Walker has directed the agency since November 2017, following stints as deputy director and acting director.
His decorated career in public service has spanned more than 30 years. Walker served as the deputy assistant secretary of the Air Force for science, technology, and engineering, overseeing more than 14,000 scientists and engineers and a budget of $2 billion. He has also held key science and technology positions at the Air Force Research Laboratory and the Pentagon.
Walker earned bachelor’s and doctoral degrees in aerospace engineering from the University of Notre Dame, and a master’s degree in mechanical engineering from the University of Dayton.
But he has strong connections to Virginia Tech; he’s the father of one current student and one alumnus.
The Hugh and Ethel Kelly Lecture Series was established in 2013 by the Institute for Critical Technology and Applied Science with funding from the Kelly Gift to the College of Engineering.
Hugh Kelly was a double alumnus of Virginia Tech, earning bachelor’s and master’s degrees in electrical engineering. He went on to work as a researcher at AT&T’s Bell Labs, where he played key roles in groundbreaking projects, including the 1962 launch of the Telstar communications satellite.
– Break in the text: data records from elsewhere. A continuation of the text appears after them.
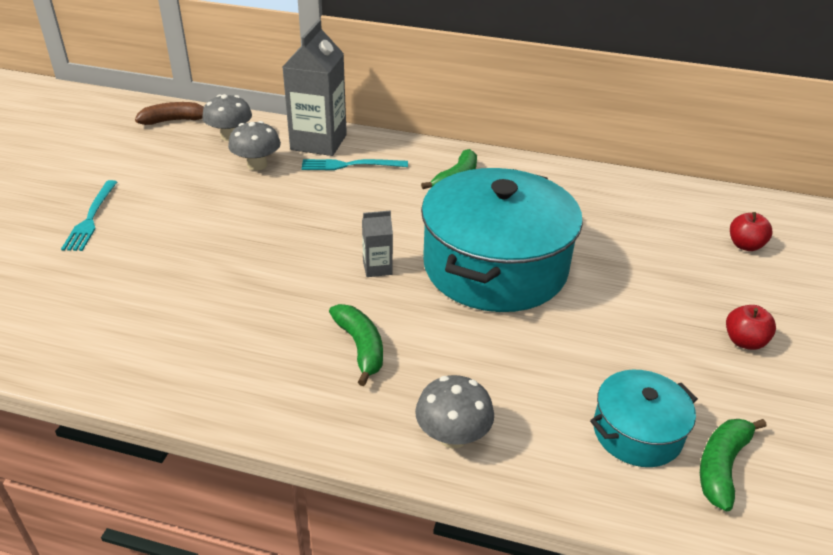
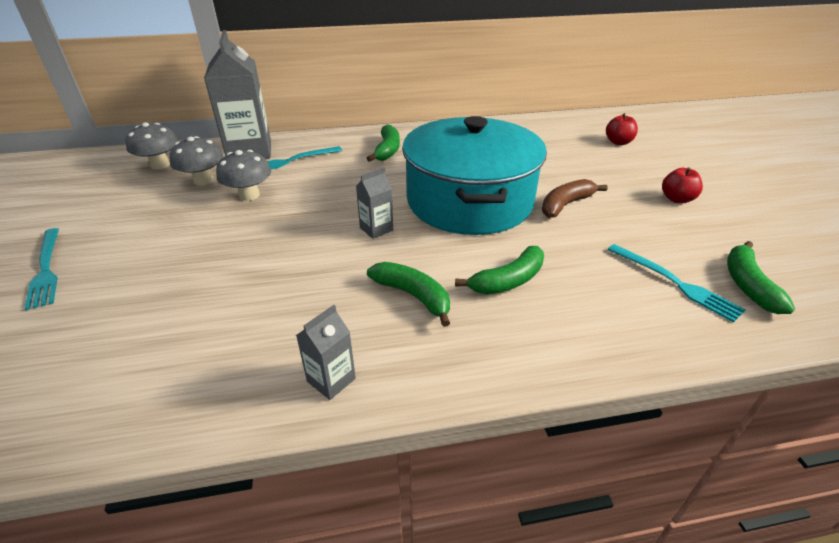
camera: 25 degrees left, 0 degrees up
(174, 120) = (92, 165): brown banana -> brown banana (565, 205)
(240, 394) = (331, 380): none -> grey carton
(452, 436) = (551, 340): grey mushroom -> grey mushroom (249, 195)
(461, 365) = (508, 281): none -> green banana
(637, 432) = (675, 283): turquoise pot -> turquoise fork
Following Kelly’s death in 1989, Ethel Kelly generously supported the College of Engineering as a way of honoring her husband’s legacy. Kelly Hall, which houses the main offices of the Institute for Critical Technology and Applied Science, is also named in honor of the couple.
The distinguished speaker series honors the Kellys by bringing visionary thinkers to campus to share their expertise and insight with the Virginia Tech community. Previous speakers include two Nobel Prize winners and a secretary emeritus of the Smithsonian Institution.